▶ What this task involves
Would you write out each line of the material below exactly, skipping every picture?

--- Data to examine Enclosed Below ---

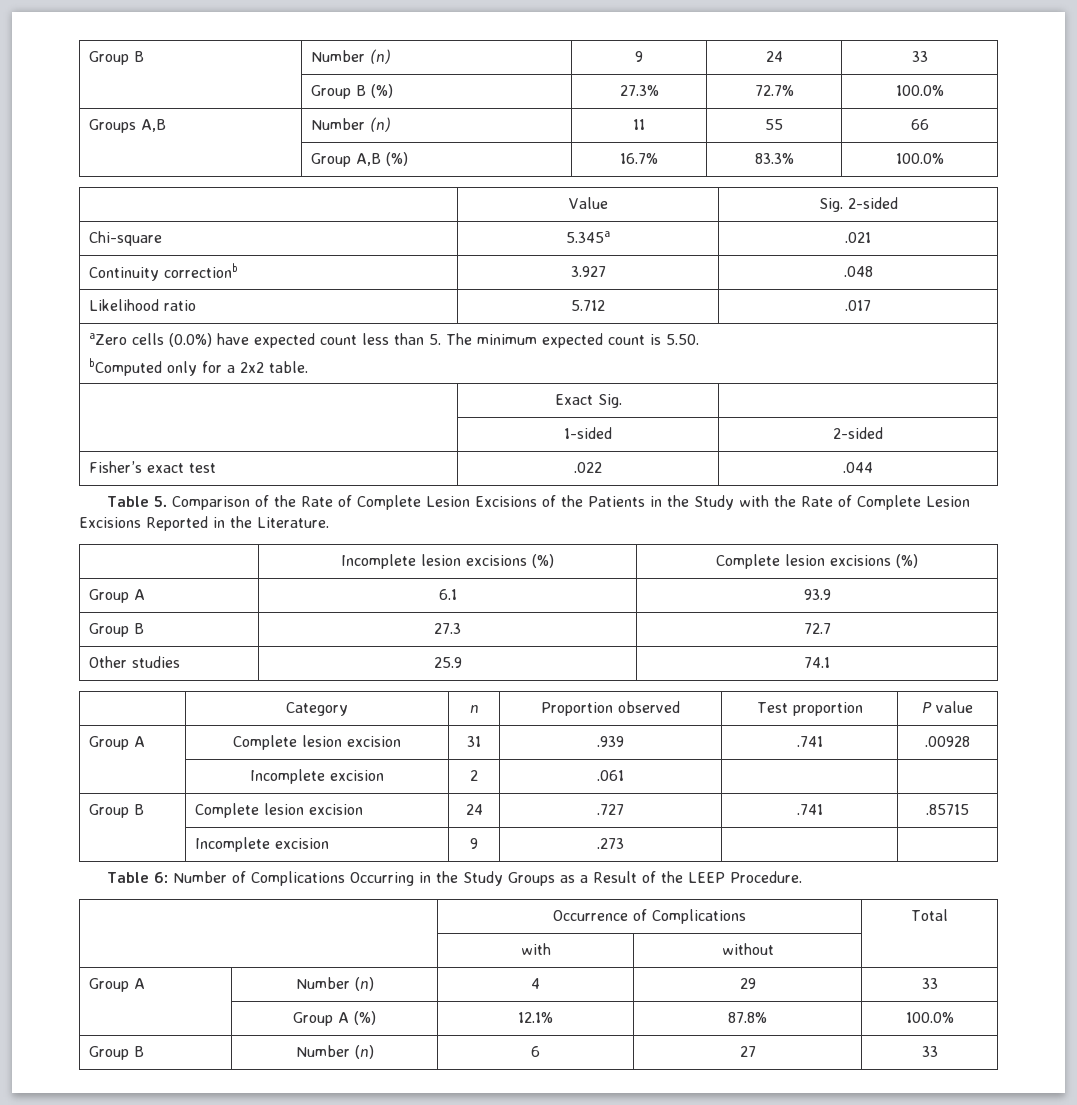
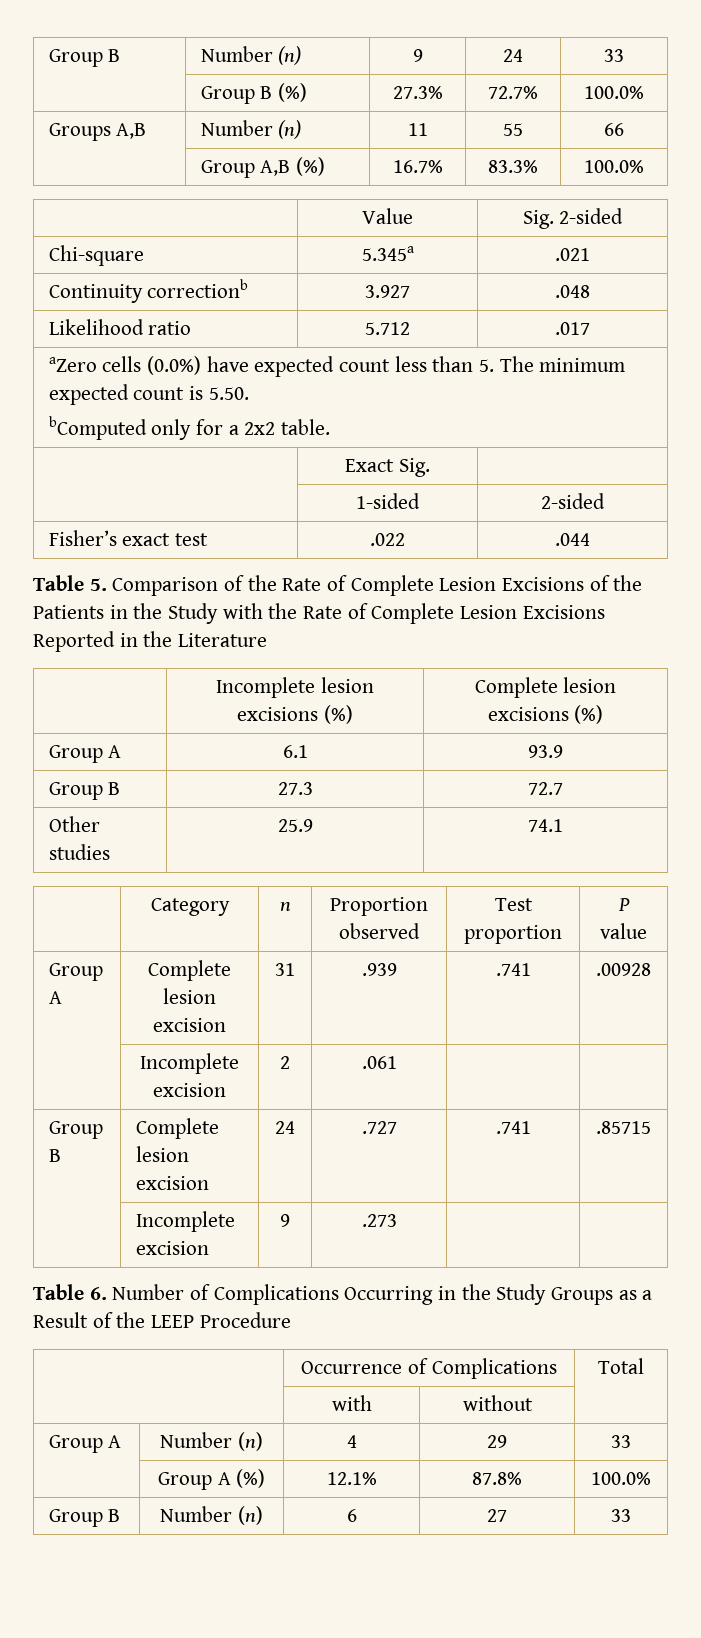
[257,517,329,528] Literature. -> [178,633,268,647] Literature
[153,872,168,883] 6: -> [89,1287,107,1300] 6.
[729,871,802,883] Procedure. -> [199,1312,291,1328] Procedure

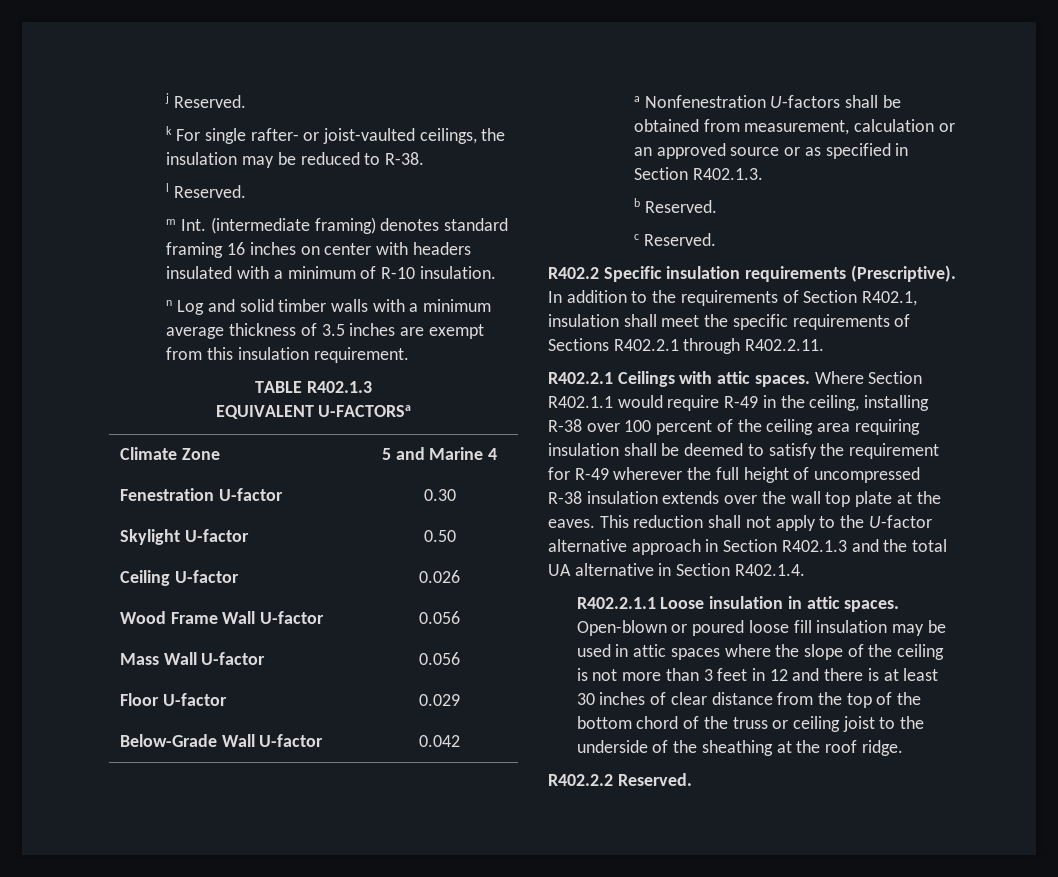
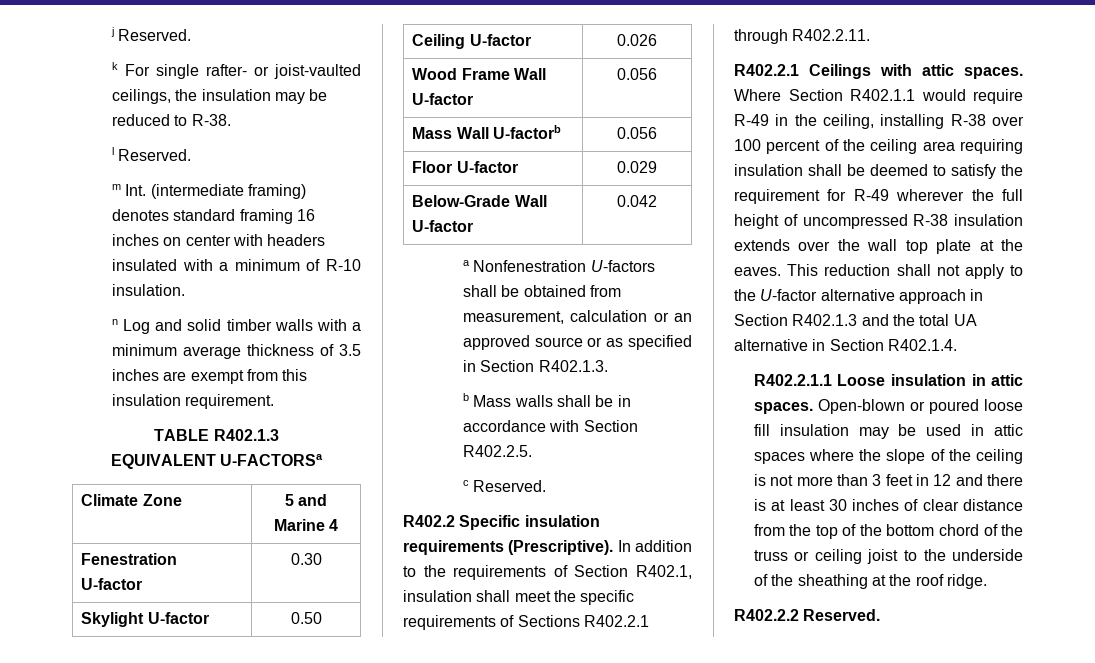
[201,652,266,665] U-factor -> [493,125,562,139] U-factorb
[644,200,717,213] Reserved. -> [473,395,631,407] [462,420,638,432] [462,445,532,457] Mass walls shall be in accordance with Section R402.2.5.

--- End of Enclosed Data to examine ---

▶ Task solution
[257,517,329,528] Literature. -> [178,633,268,647] Literature
[153,872,168,883] 6: -> [89,1287,107,1300] 6.
[729,871,802,883] Procedure. -> [199,1312,291,1328] Procedure

[201,652,266,665] U-factor -> [493,125,562,139] U-factorb
[644,200,717,213] Reserved. -> [473,395,631,407] [462,420,638,432] [462,445,532,457] Mass walls shall be in accordance with Section R402.2.5.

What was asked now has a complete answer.